MrsDTucker · 06/06/2024 14:25

mummy’s and daddy’s have babies when they love each other and we live together here

That's a strange thing for a 6 year old to say.

It really isn't. It's facts for that 6yo.

CoralQueef · 06/06/2024 15:22

Theuniversaluseofloafers · 06/06/2024 14:55

I don’t think so necessarily.

My son has 2 mums (on his birth certificate) who are bringing him up, plus his dad who is a known sperm donor who doesn’t live with us.

I don’t think he would have been upset at this comment- he would just say something about not all families being like that and ramble on about our family.

Surely both girls just need a short ‘remember all families are different and that’s fine’ talk?

I’d say the issue here is primarily that no one has explained her own family set up to the 4 year old.
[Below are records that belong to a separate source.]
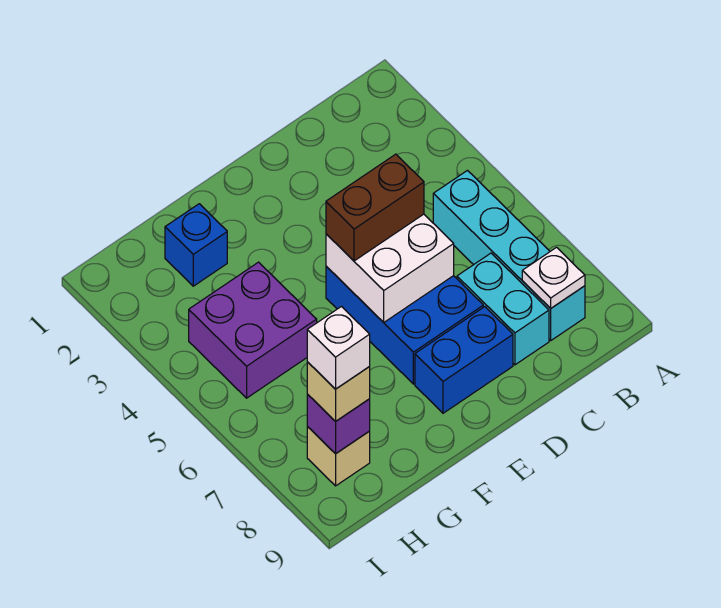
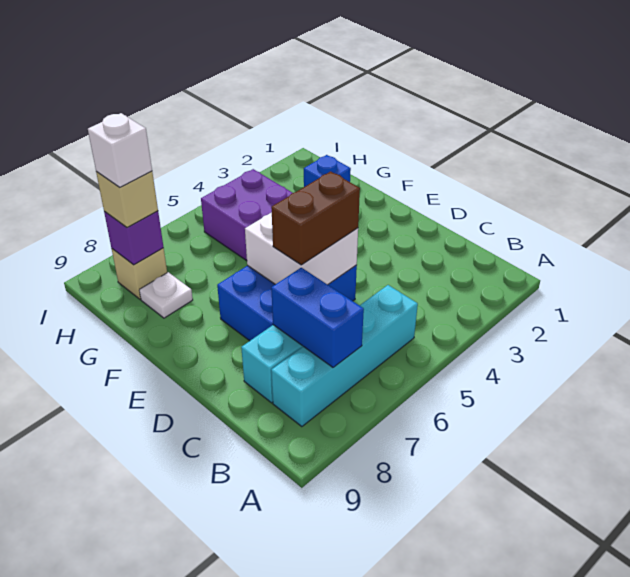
white 1x1 plate [522,247,585,308] -> white 1x1 plate moved to [139,272,193,318]
brown 1x2 brick [326,154,424,261] -> brown 1x2 brick turned to [271,171,360,265]
blue 1x2 brick [415,307,513,413] -> blue 1x2 brick moved to [271,268,364,368]

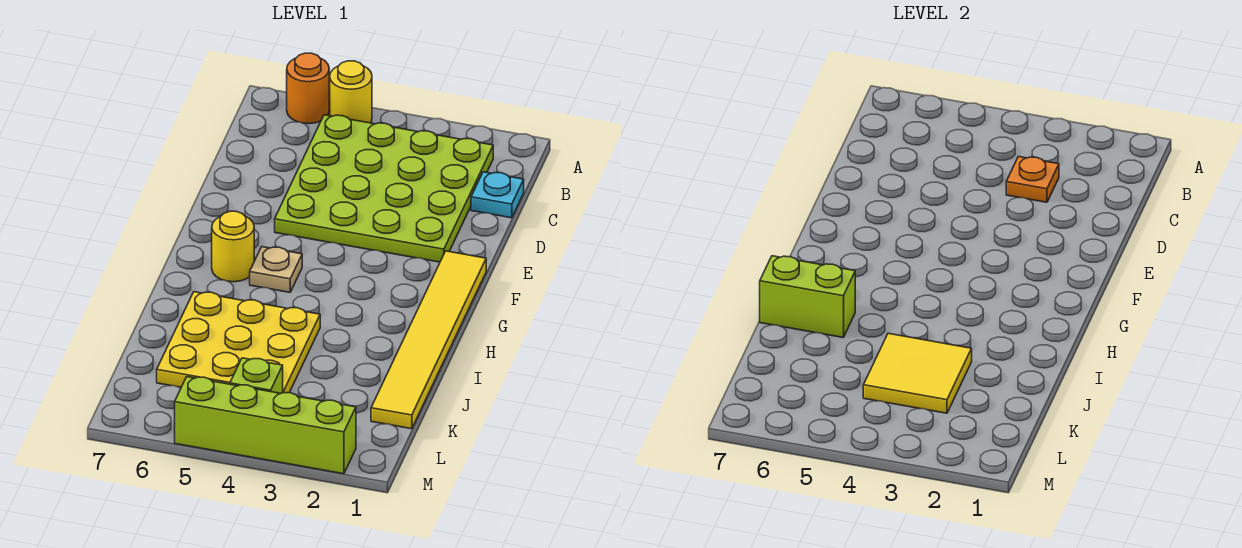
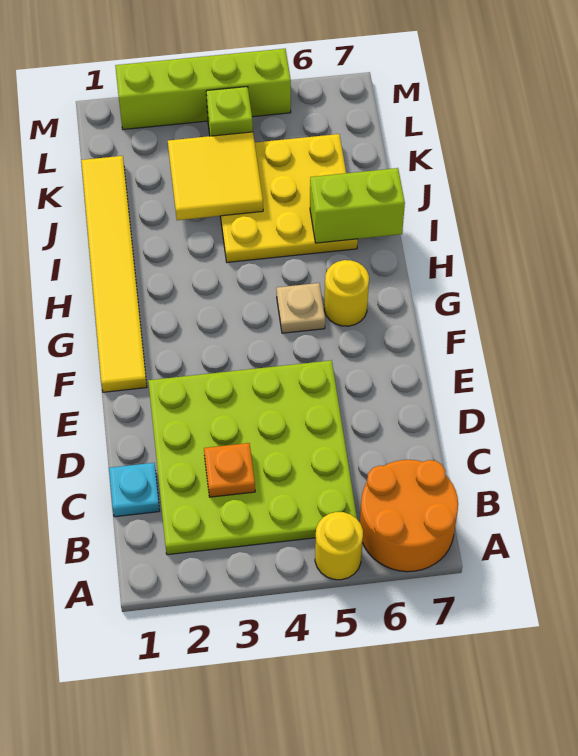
orange 1x1 round brick [287,53,329,124] -> orange 2x2 round brick [360,460,458,572]

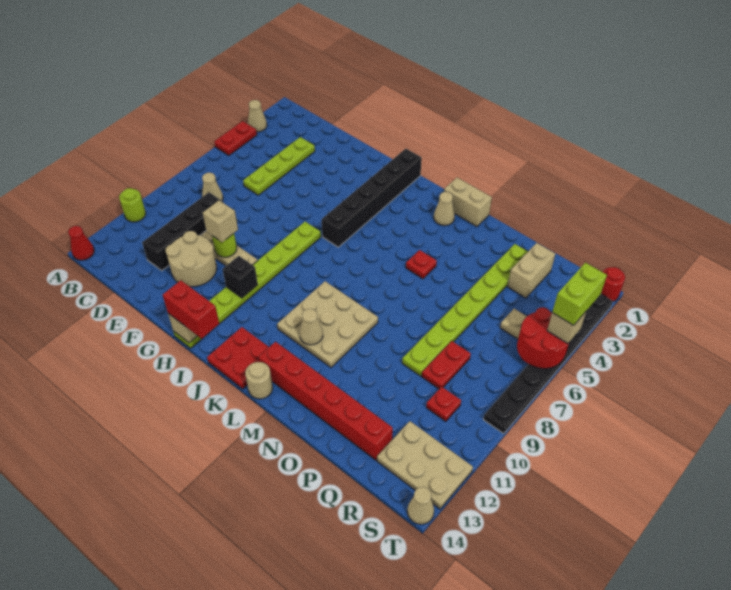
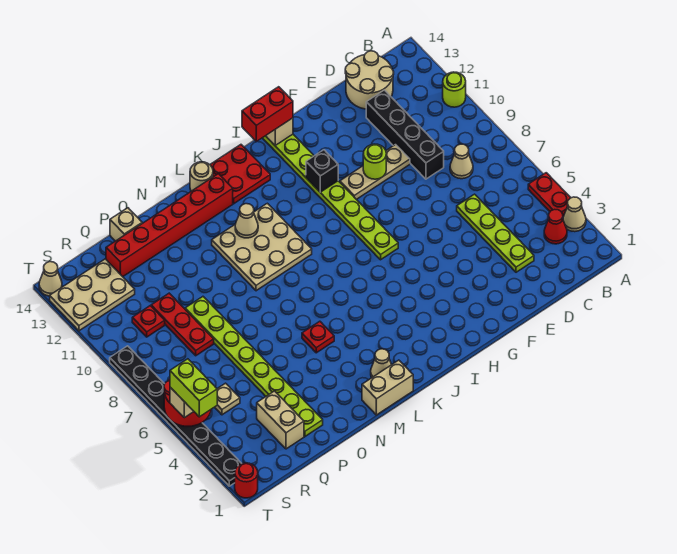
red 1x1 cone [68,226,94,260] -> red 1x1 cone moved to [544,209,567,244]
tan 2x2 round brick [166,231,217,287] -> tan 2x2 round brick moved to [345,51,394,109]
tan 1x1 brick [203,200,238,242] -> tan 1x1 brick moved to [110,208,142,241]
black 1x6 brick [322,149,422,247] -> none
red 1x2 plate [422,341,471,389] -> red 1x3 plate [151,293,214,356]

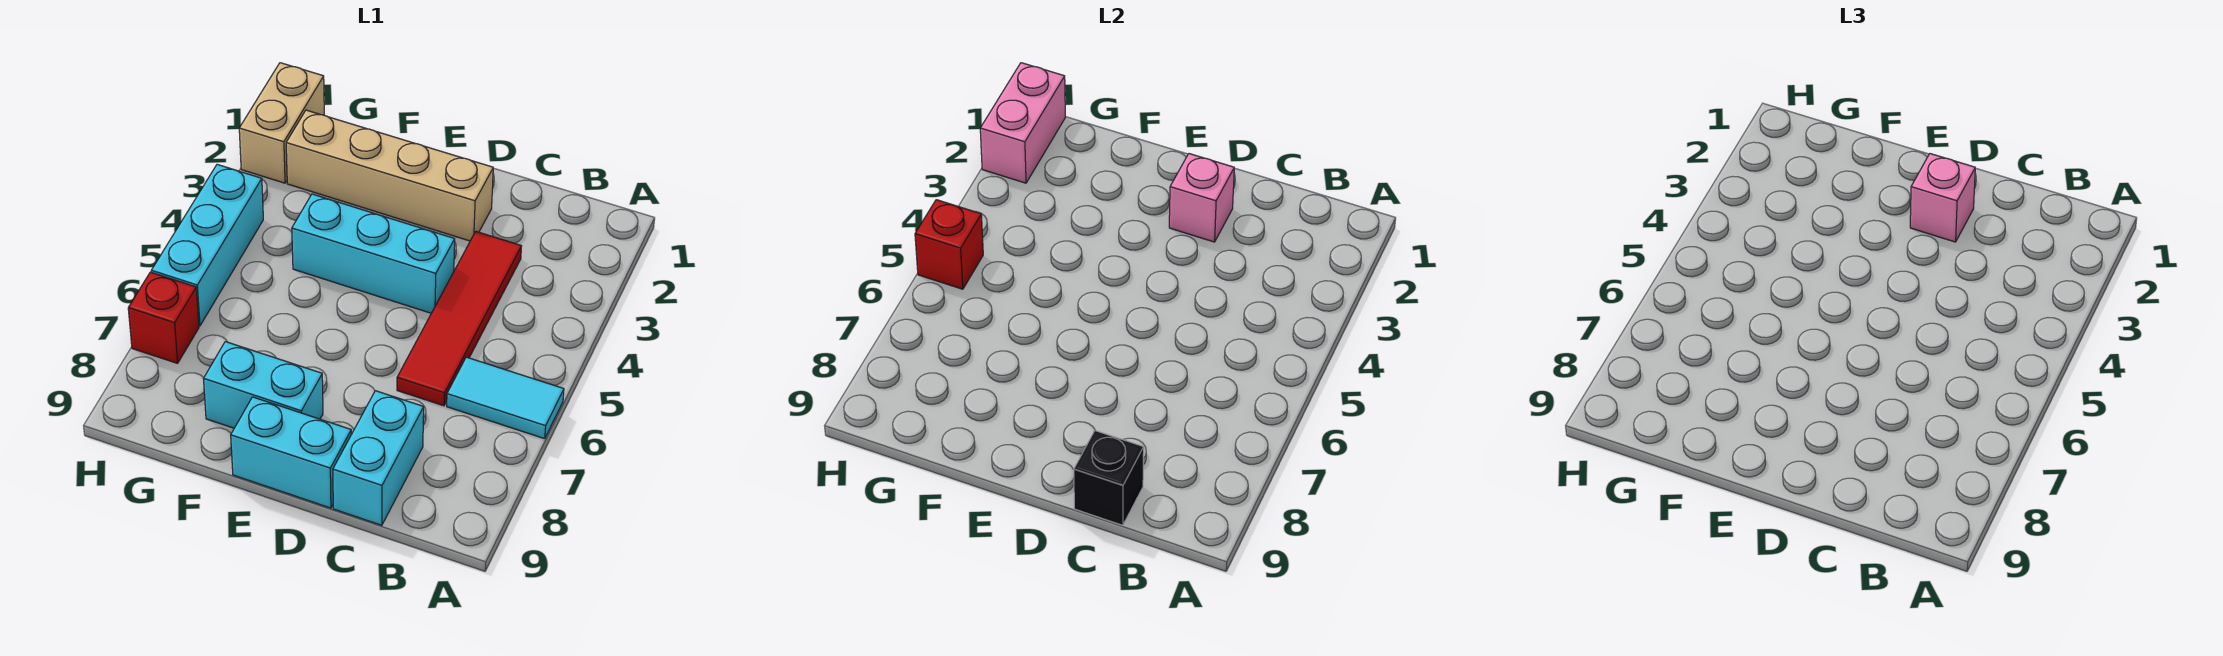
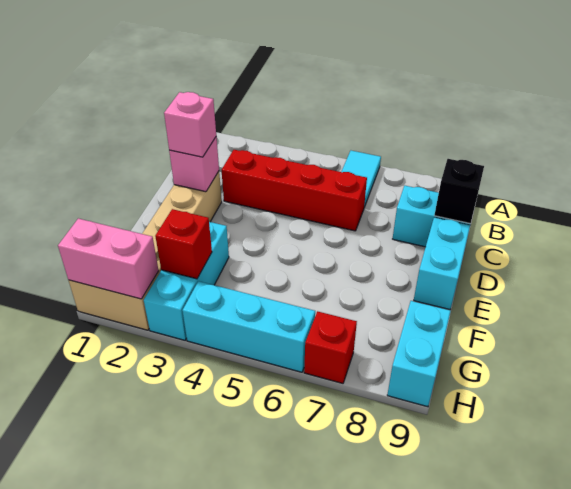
red 1x4 tile [397,232,522,406] -> red 1x4 brick [222,150,367,231]
cyan 1x3 brick [292,194,455,313] -> cyan 1x3 brick moved to [144,222,229,340]
cyan 1x2 brick [204,342,323,428] -> cyan 1x2 brick moved to [387,301,451,407]
red 1x1 brick [915,200,983,289] -> red 1x1 brick moved to [155,209,212,279]

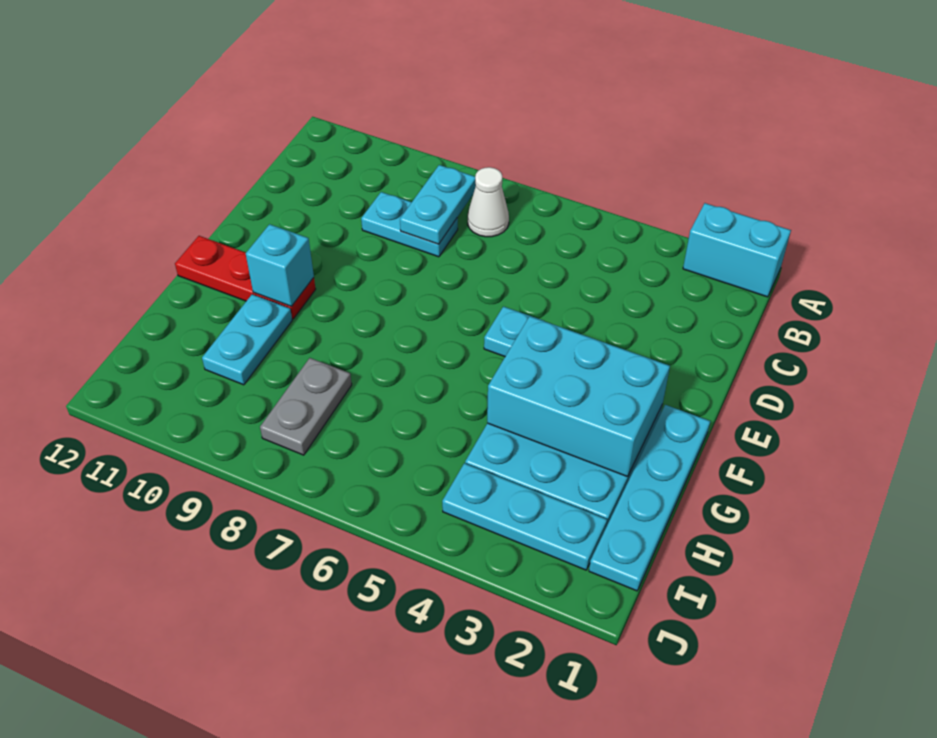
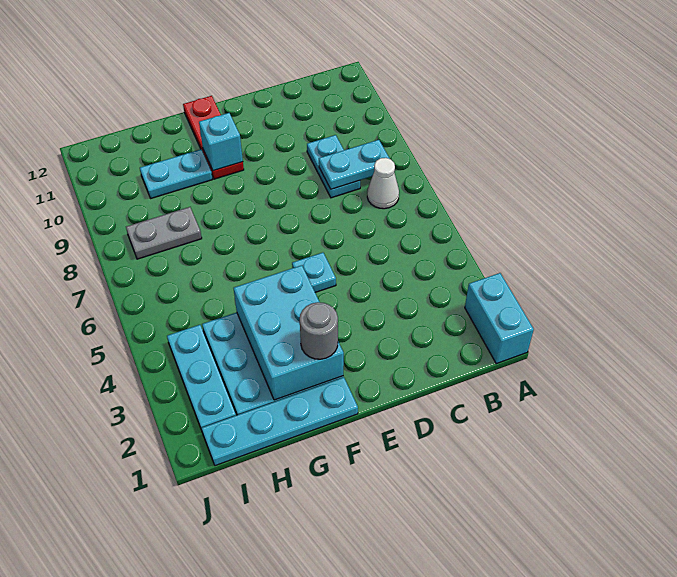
none -> grey 1x1 round brick [300,302,338,359]

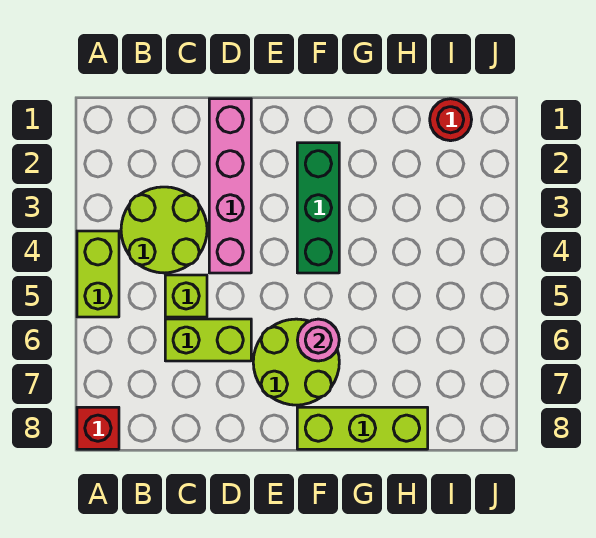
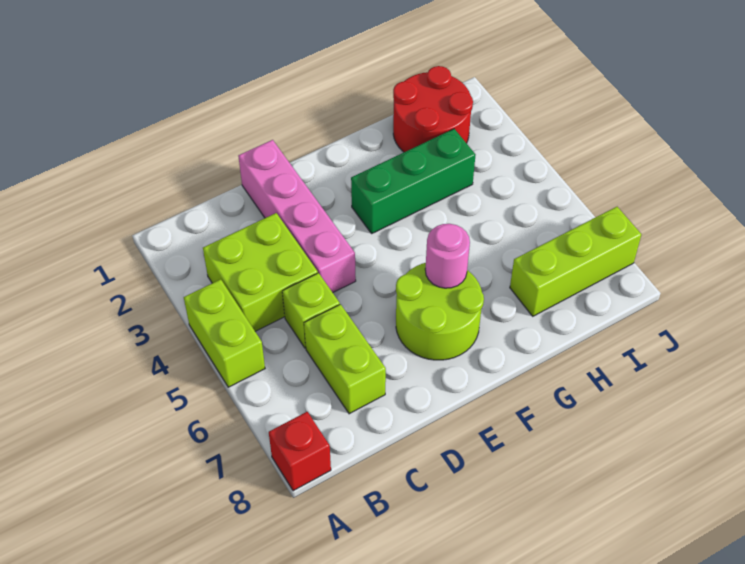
lime 2x2 round brick [121,187,207,273] -> lime 2x2 brick [203,213,318,331]
lime 1x2 brick [165,319,251,361] -> lime 1x2 brick turned to [304,304,386,414]
green 1x3 brick [297,143,339,273] -> green 1x3 brick turned to [351,129,475,233]
lime 1x3 brick [297,407,428,449] -> lime 1x3 brick moved to [510,207,641,316]
red 1x1 round brick [430,99,472,141] -> red 2x2 round brick [393,66,473,152]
Hit the nail on the head, the 4yo is very ‘sheltered’ from the situation, I use ‘’ as its not that she is being protected but the area they live all the mums friends are single parents etc. so for her the one parent set up is the norm. So she has never really been exposed to traditional family dynamics in her 4 years

OP posts:
CoralQueef · 06/06/2024 15:24

Pogointospring · 06/06/2024 15:10

I actually think someone needs to talk to the four year old about different family set ups - she’s four, she only knows what she knows, but actually it sounds like she’s the one thinking your daughter’s family set up is weird. And maybe she also needs some help understanding her own family structure and where her Dad is - I’d wonder why she asked the question in the first place.

Bottom line is children need to know that there’s a whole range of different family types and that the important thing is that the children in the family are loved and cared for - if your daughter does know that then you are fine.

Yes it’s exactly that, she lives in a very deprived area and her norm is a one parent household, with an absent father. All her mums friends are single parents, only one dad came to their Nurserys Father’s Day event last year - for her that’s the norm which is why she was asking.

OP posts:
DoreenonTill8 · 06/06/2024 15:24

NuffSaidSam · 06/06/2024 14:26

I don't really understand what they want you to say to her tbh.

I'd advise them to talk to the four year old about different family setups too.

Exactly, to be pedantic, their DD doesn't understand other family setups so she needs to be informed about other setups? Why is it just the 6yo who's in the wrong?

Notreat · 06/06/2024 15:25

MrsDTucker · 06/06/2024 14:25

mummy’s and daddy’s have babies when they love each other and we live together here

That's a strange thing for a 6 year old to say.

I don't think it's odd. The 6 year old was asked why her parents live together with her. That was her answer. She was trying to explain to the 4 year old why they were together. It makes perfect sense to me.